Disclosure: I work on ads at Google; this is a personal post.
In the discussion of why I work on ads people asked whether I use an ad blocker (no) and what I think of them (it's complicated). So, what about ad blockers?
It should be up to you what you see. If you don't want your computer displaying ads, or any other sort of content, you shouldn't have to. At the same time, most sites are offering a trade: you're welcome to our content if you also view our ads.
These are in conflict, but I feel like the resolution could be simple:
- You are free to block any ads you want.
- Sites can know when ads are blocked.
Sites could choose to respond to ad blocking by showing a message explaining that ads are what fund the site and requiring users to either subscribe or allow ads if they want to proceed. Or not: the marginal cost of serving a page is trivial and perhaps some visitors will share articles they enjoy. Still others might implement something like the first-n-free approach you see with paywalls, or progressively more obnoxious nagging.
This isn't what we have today:
Some sites (ex: Facebook) try to disguise their ads to get them past blockers. A big site that runs their own ads might scramble the names of resources on every page view, while a smaller site might hire an ad-tech company to proxy their site and stitch in ads. When successful, users are seeing content they specifically said they didn't want.
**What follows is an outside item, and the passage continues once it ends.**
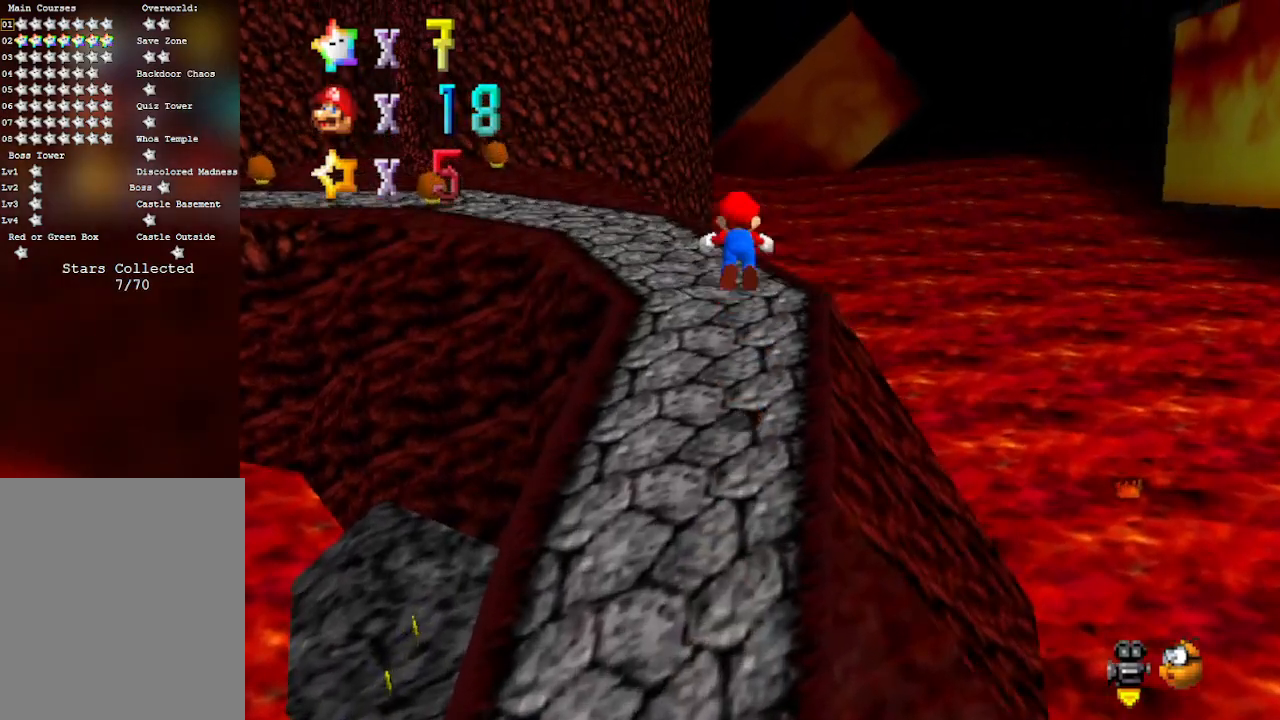
{"buttons": [], "left_stick": "up-left", "events": [[83, "left_stick", "up-left"], [167, "B", "up"]]}
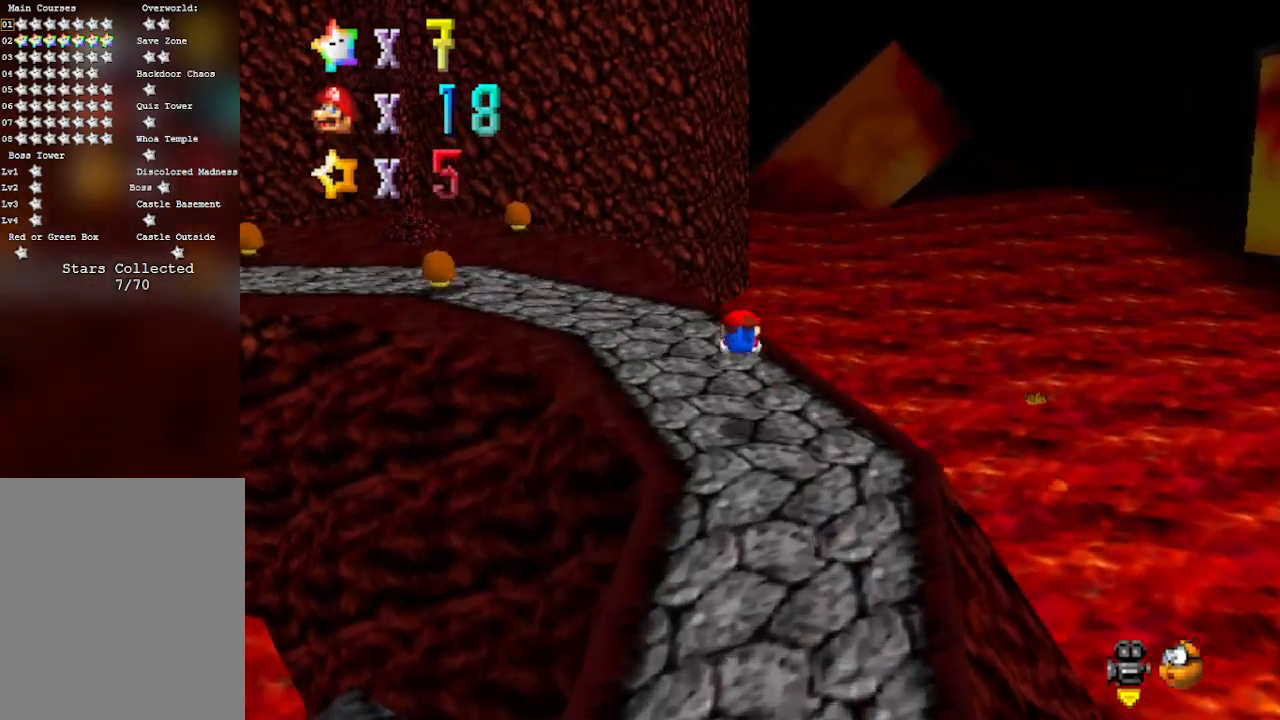
{"buttons": ["C_RIGHT"], "left_stick": "up-left", "events": [[200, "A", "down"], [317, "A", "up"], [450, "C_RIGHT", "down"]]}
Some blockers (ex: uBlock Origin but not AdBlock) hide "please disable your ad blocker or subscribe" messages. For example, 37% of uBlock Origin issues are people pointing out anti-adblock banners it misses (ex: #9005, #9006, #9007). When successful, sites are serving content to users they specifically said they didn't want to serve.
I don't have any sort of proposal here; I'm not proposing a browser feature or government regulation. But in thinking about how future decisions might affect ads, I'm going to be most excited about ones that support (1) and (2).
I believe it refers to e.g. YouTube.
Advertisers play a zero-sum game against each other. If company X makes a more invasive ad than their competitor company Y, it will result in more sales for X and less sales for Y. Therefore it makes sense for them to make their ads as invasive as possible.
But if both companies advertise on YouTube, then Google can specify rules about what is allowed and what is not, and both companies X and Y would have to follow the rules. A good example was Slate Star Codex, where you either advertised in the specified unobtrusive way, or not at all.
Imagine that Google would make rules such as "ads are not allowed to be louder than X" or "each ad can be skipped after one second of playing". Do you believe it would result in companies taking their ads away from YouTube (to where exactly)? Because it would be definitely more pleasant for the user.
Problem is, Google allows users to pay for removing the ads, therefore it is their incentive to make the experience unpleasant for the unpaying user. The goal is to find the optimal level of unpleasantness -- not too low, because the users would not pay for reducing it, but not high enough to make the non-paying users leave YouTube en masse.